I rolled down the window, working the handle round.
He frowned at me. “Is this the car fae the cattleman’s hoose?” he said. “Who’re you?”
“I’m a friend of the family,” I said. “Have you heard?”
“Heard whit?” he said. “Was that you yesterday an’ all? This is no’ the way.”
“Mrs. King has been”—I checked Ruby out of the corner of my eye; she wasn’t listening—“killed in a car accident.”
He was the type of guy that would rather die himself than show surprise, a real hard man (and to think he helped lambs into the world), but he started back a bit at that. “Aye, well,” he said, not exactly overflowing with sympathy. “If there’s gonny be loads of folk comin
’ you’ll have tae get them tellt. Girthon turn.” He jerked his head. “Through the site.”
I had no idea what that meant, but I’d ask Gus. No point trying to get this one’s knuckles off the ground to give proper directions. I just wound the window back up again and went on my way.

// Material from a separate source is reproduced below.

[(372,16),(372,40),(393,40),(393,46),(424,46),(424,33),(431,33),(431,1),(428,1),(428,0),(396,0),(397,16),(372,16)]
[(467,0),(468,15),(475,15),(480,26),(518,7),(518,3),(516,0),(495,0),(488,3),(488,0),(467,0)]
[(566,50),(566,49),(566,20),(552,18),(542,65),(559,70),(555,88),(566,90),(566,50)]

At the cottage, Gus was sitting on a bench under the front bedroom window with Dillon on his knee, both of them staring at the sea. The baby was wrapped in a blanket—one of those old army-issue things, scratchy as hell, but he looked happy enough, sucking on some toy. Gus was wearing a suit that could have given the army blanket a good run. It was green with a kind of orange fuzz about it, brown leather buttons. I know clothes, and this suit was prewar. He had on a shirt with no collar, but when I took a close look at what Dillon was sucking, there was the collar there. Gus shuffled along the bench, gouging out pits in the gravel with his work boots.

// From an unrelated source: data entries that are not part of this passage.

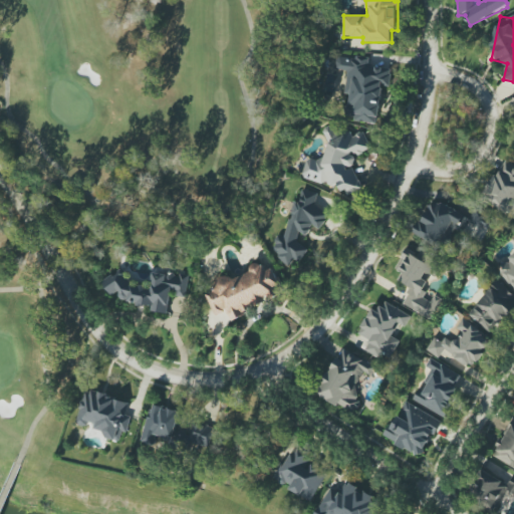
[(378,123),(382,86),(390,86),(393,69),(368,66),(369,57),(355,55),(354,59),(336,56),(334,69),(347,71),(345,93),(350,94),(349,104),(356,105),(354,120),(378,123)]
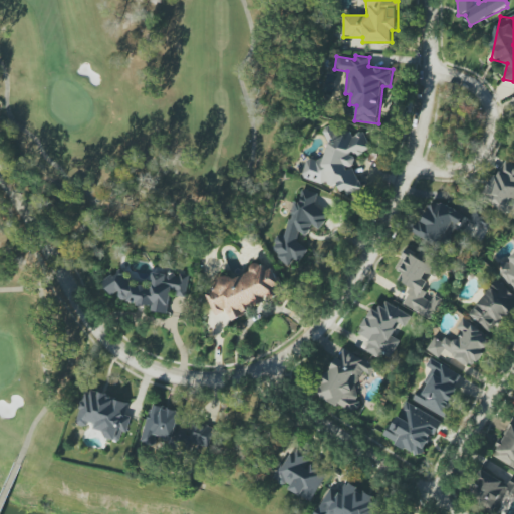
[(303,178),(321,183),(324,183),(335,186),(339,186),(340,191),(353,195),(358,194),(359,193),(355,159),(356,157),(348,153),(368,151),(366,132),(341,136),(335,134),(334,125),(325,126),(327,149),(324,158),(306,160),(303,173),(303,178)]
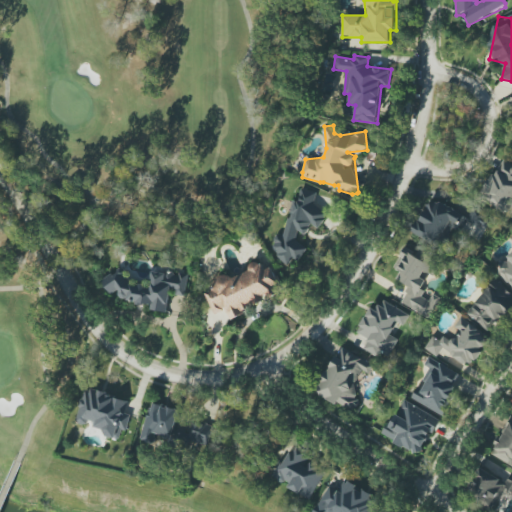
[(511,205),(511,165),(503,160),(481,196),(508,212),(511,205)]
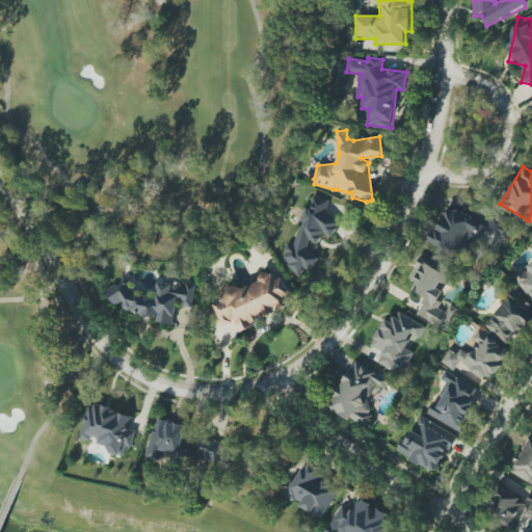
[(339,222),(326,212),(329,200),(313,195),(311,205),(303,213),(301,221),(304,223),(298,231),(295,245),(288,243),(287,245),(283,261),(299,274),(303,269),(310,270),(320,259),(308,248),(310,242),(317,243),(325,232),(331,237),(338,230),(339,222)]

“I’m going to have to buy a suit,” he said. “This was Dave’s.”
“It’s … ” I said.
“It fits okay,” he said, “but it’s like fancy dress. Hi Ruby-two-shoes,” he went on. “Miss Colquhoun phoned and told me you were coming.”
Ruby said nothing. She sidled up to him, wriggled between his knees, and put her head down on Dillon’s blanket. He patted her hair with the collar and then went back to sucking it again.
“Okay, then … ” I said.
Gus looked up at me. “Can you just sit here beside us for a wee bit?” he said.
“Of course.” I dropped down beside him and looked out at the sea, looking for whatever he was finding there. It was hard to stay quiet. I wanted to ask about Becky, about the police, the Girthon turn and the site. I wanted to get dry knickers for Ruby, thinking she must be cold. I wanted to help. Instead, I counted the rocks between us and the tide. Tried to name the flowers in the two beds along the fence. Red-hot pokers. Daisies. Although they might just as easily be chrysanthemums or dahlias or even asters. And an edging of those red, white, and blue things. Lobelia, salvia, and … the white ones.